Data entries
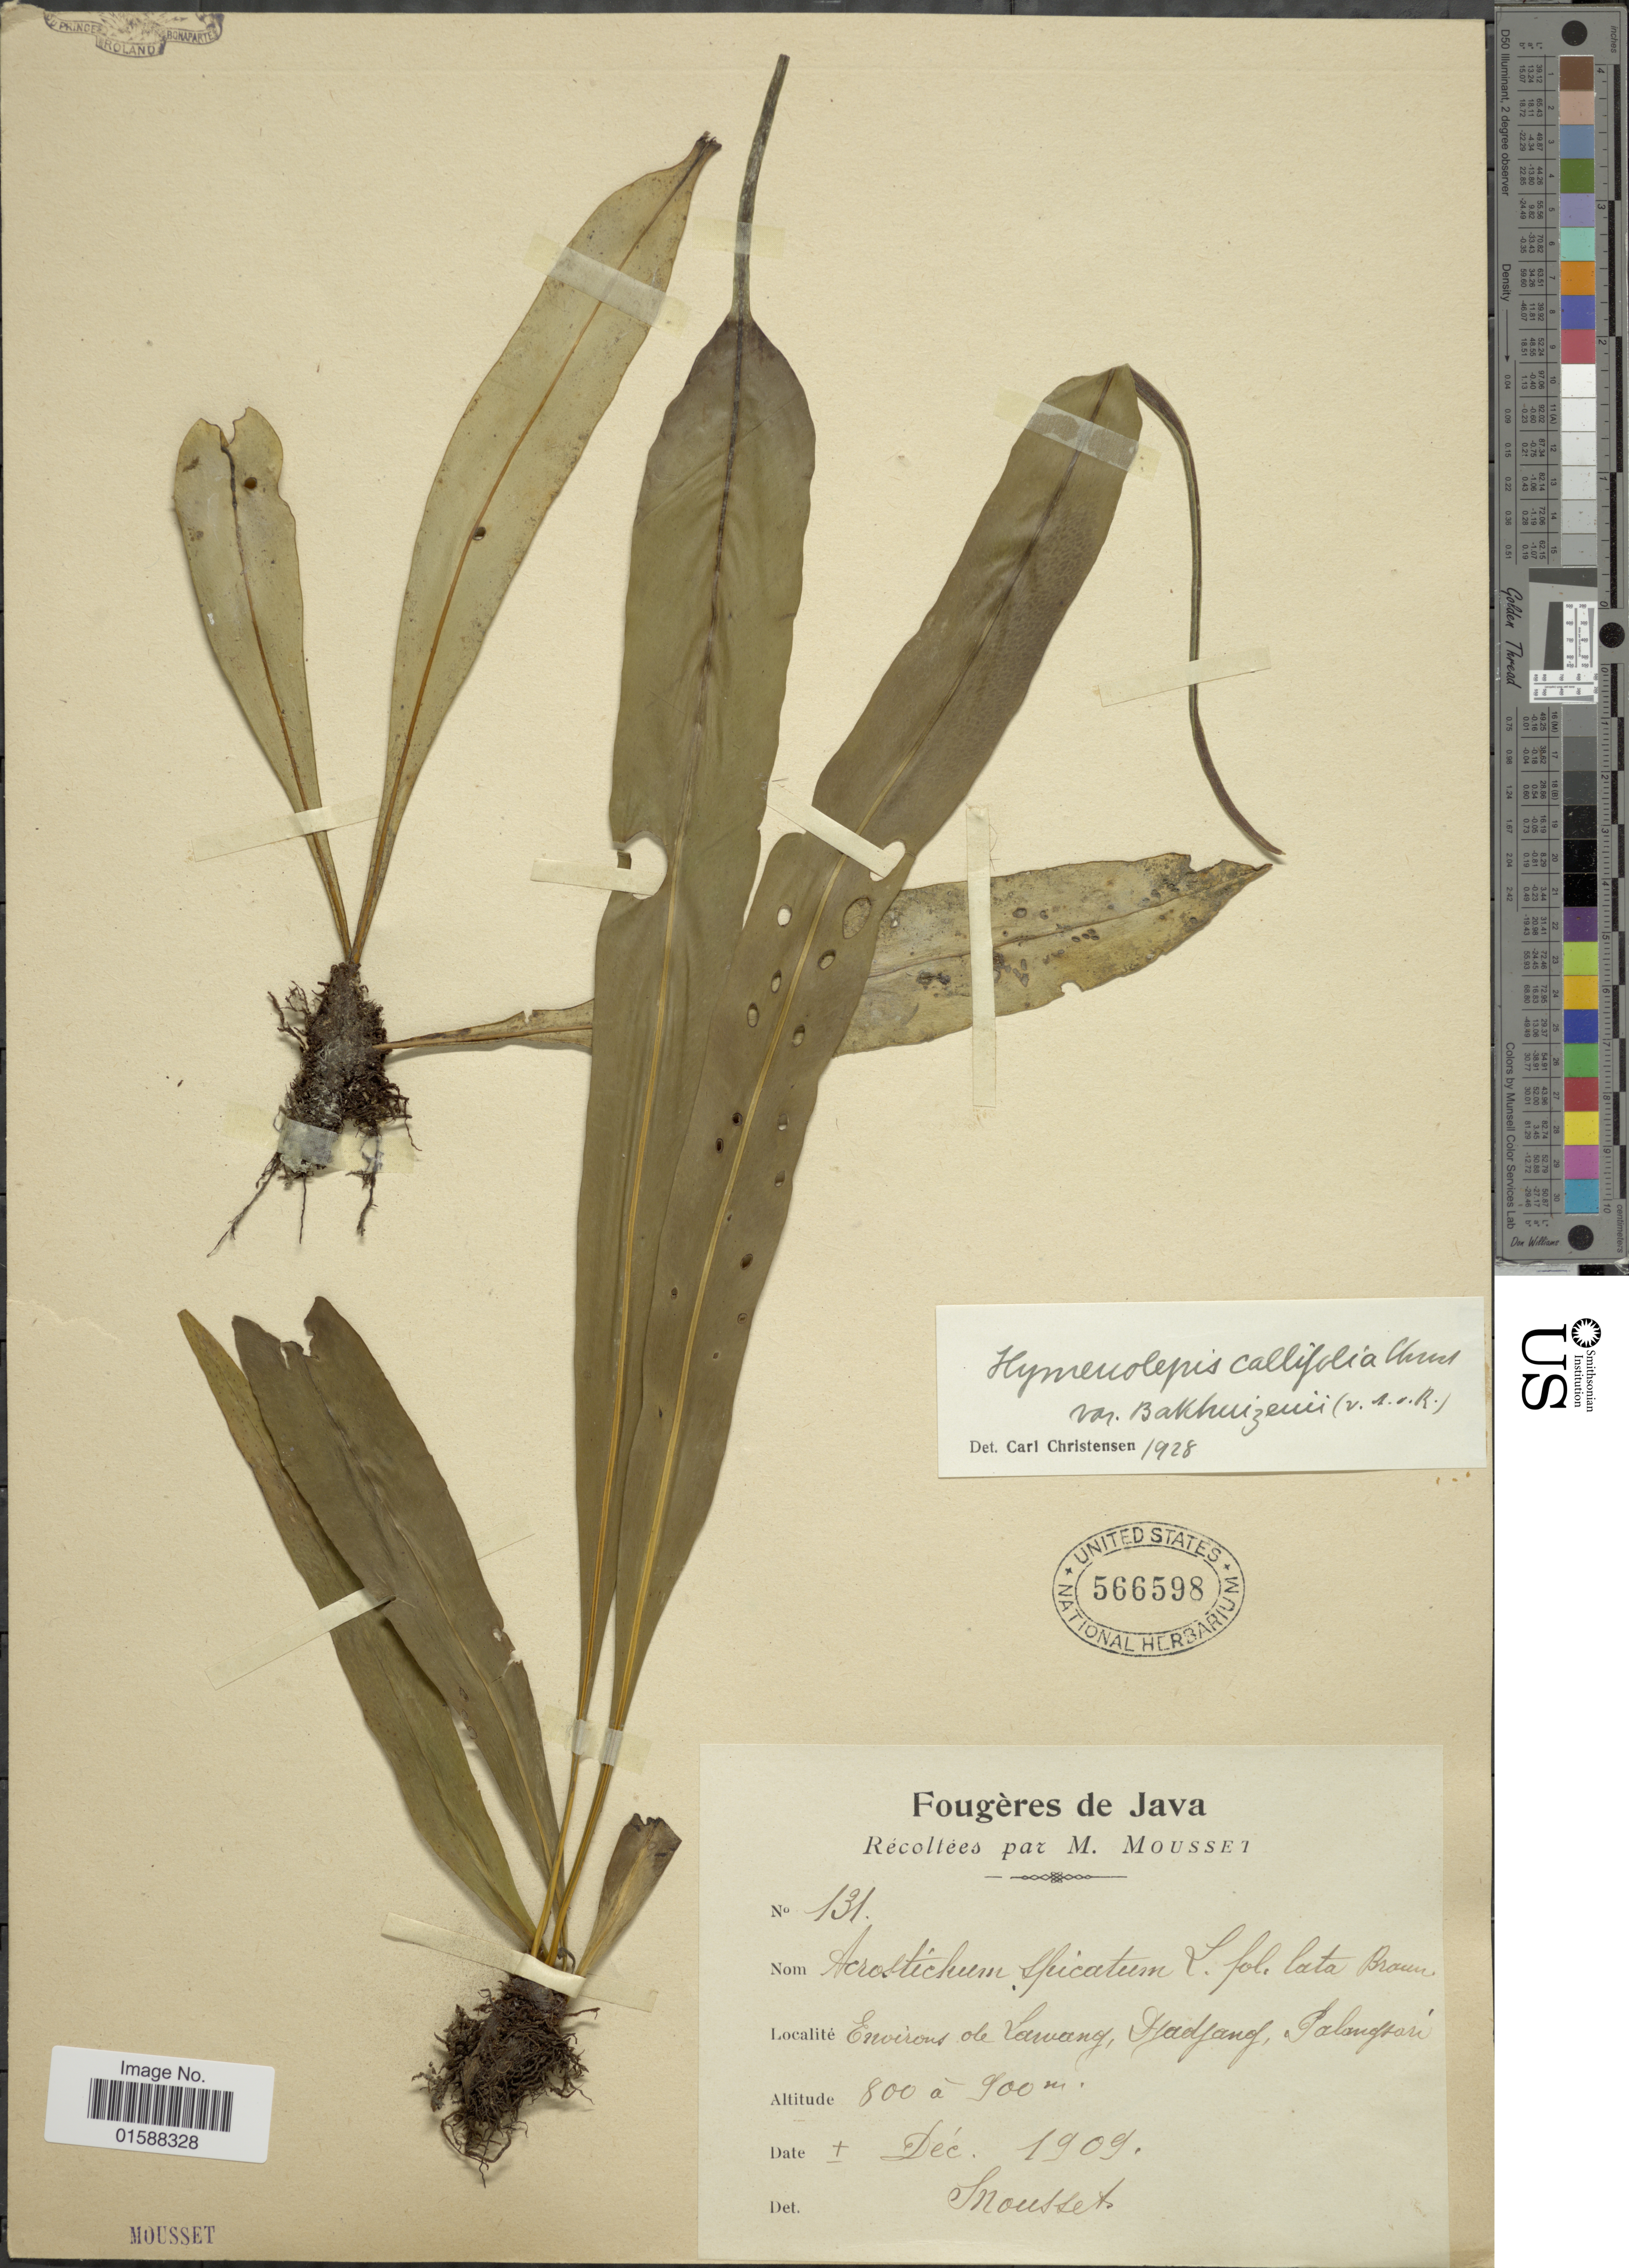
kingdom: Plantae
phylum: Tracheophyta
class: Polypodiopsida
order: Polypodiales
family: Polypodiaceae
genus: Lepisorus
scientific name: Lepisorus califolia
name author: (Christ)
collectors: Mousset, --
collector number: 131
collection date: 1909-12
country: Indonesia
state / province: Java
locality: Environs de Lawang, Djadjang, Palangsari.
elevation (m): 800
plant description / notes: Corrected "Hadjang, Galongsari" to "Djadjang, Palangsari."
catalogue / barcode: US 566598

Task prompt:
Please format every entry above as a two-column CSV with the header row field,value, giving each field name and its value their own row. Put each of the two values in double quotes, change any line breaks to spaces, and omit the pictures.

Task solution:
field,value
"kingdom:","Plantae"
"phylum:","Tracheophyta"
"class:","Polypodiopsida"
"order:","Polypodiales"
"family:","Polypodiaceae"
"genus:","Lepisorus"
"scientific name:","Lepisorus califolia"
"name author:","(Christ)"
"collectors:","Mousset, --"
"collector number:","131"
"collection date:","1909-12"
"country:","Indonesia"
"state / province:","Java"
"locality:","Environs de Lawang, Djadjang, Palangsari."
"elevation (m):","800"
"plant description / notes:","Corrected ""Hadjang, Galongsari"" to ""Djadjang, Palangsari."""
"catalogue / barcode:","US 566598"